I am looking at mpileup output from RNA-Seq data, specifically at a location that looks like this.
<<<<<<<<<<<<<<<<<<<<<<<<>>>>>><<<>><>><>>>><<<<<
G>BB#GHJCCD#@#5#E;F##ICFEBIHDBDD;BB?IJGGGHJC##?EC
My understanding is that the ">" and "<" symbols mean these the current location is within an intron and reads span different exons in two directions. ( I also could not find any reference for ">" symbols in Samtools.)
What I do not understand is that the meaning of quality scores for these reads. I thought at these locations within introns there are no reads mapped and there should not be any quality score as well.
Am i completely missing something? Thanks in advance for any help.
Thanks for pointing to the "reference skip" definition.
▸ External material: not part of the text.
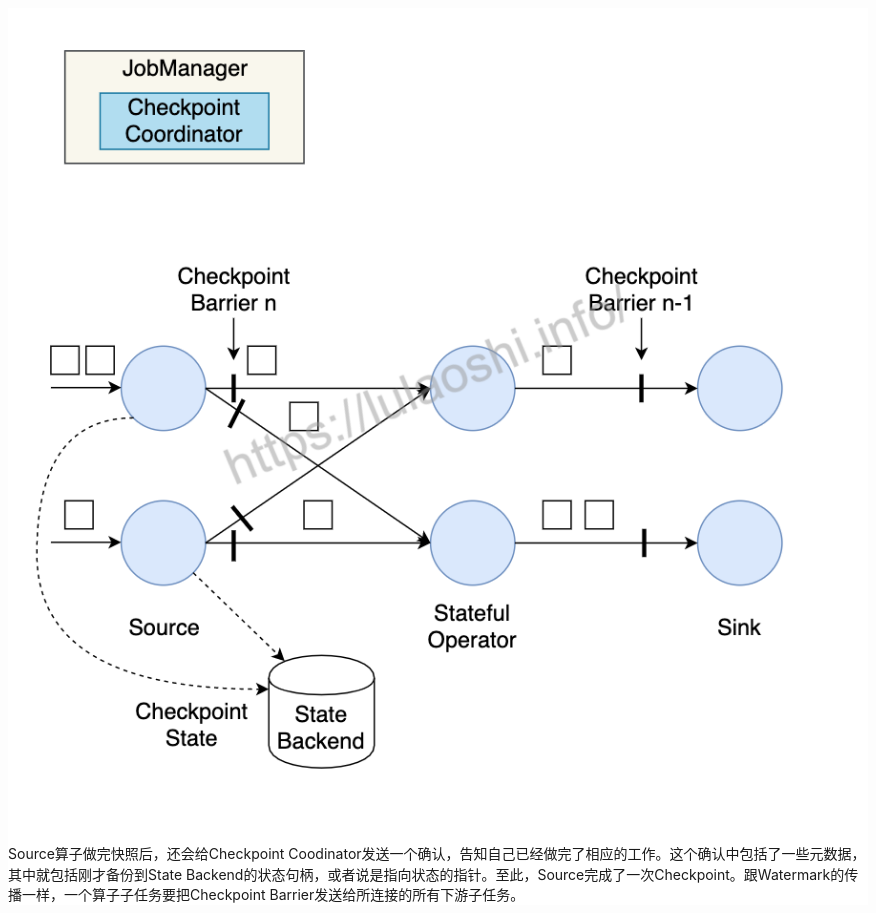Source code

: ![Source将自身状态写入状态后端，向下游发送Checkpoint Barrier](./img/checkpoint-2.png)



Source算子做完快照后，还会给Checkpoint Coodinator发送一个确认，告知自己已经做完了相应的工作。这个确认中包括了一些元数据，其中就包括刚才备份到State Backend的状态句柄，或者说是指向状态的指针。至此，Source完成了一次Checkpoint。跟Watermark的传播一样，一个算子子任务要把Checkpoint Barrier发送给所连接的所有下游子任务。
I still have not fully understood the "quality score" aspect of some reference skips. Here is my question. I am looking at mpileup output from RNA-Seq data from one sample. And the pileup output is something like
chr1 3203517 T 30 <<<<<<<<>>>>>><><>>>>>><><><<< IIIIIIHIE@HFGHIFIIIGHHIIDIHHGD
I also looked at the location in IGV and found that the location is intronic. All the reads that map at the location covers the two exons adjacent. Here is a toy example of the scenario, showing three reads that spans two exons.
Basically, no real bases are at the location, but mpileup gives quality scores for the "bases".
Does mpileup come up with random quality scores just to keep the format of mpileup intact?
The qualities are mapping qualities, which are a property (measurement) of the read, not the base. I guess you're thinking that they're base qualities. It's like
-q
versus-Q
as flags tosamtools mpileup
."consisting of chromosome name, coordinate, reference base, read bases, read qualities and alignment mapping qualities". So here it is saying read qualities as well. @matter, if you don't intend to help, why the hell are you answering?
neither you answer nor the samtools manual paragraph is enough to answer the question.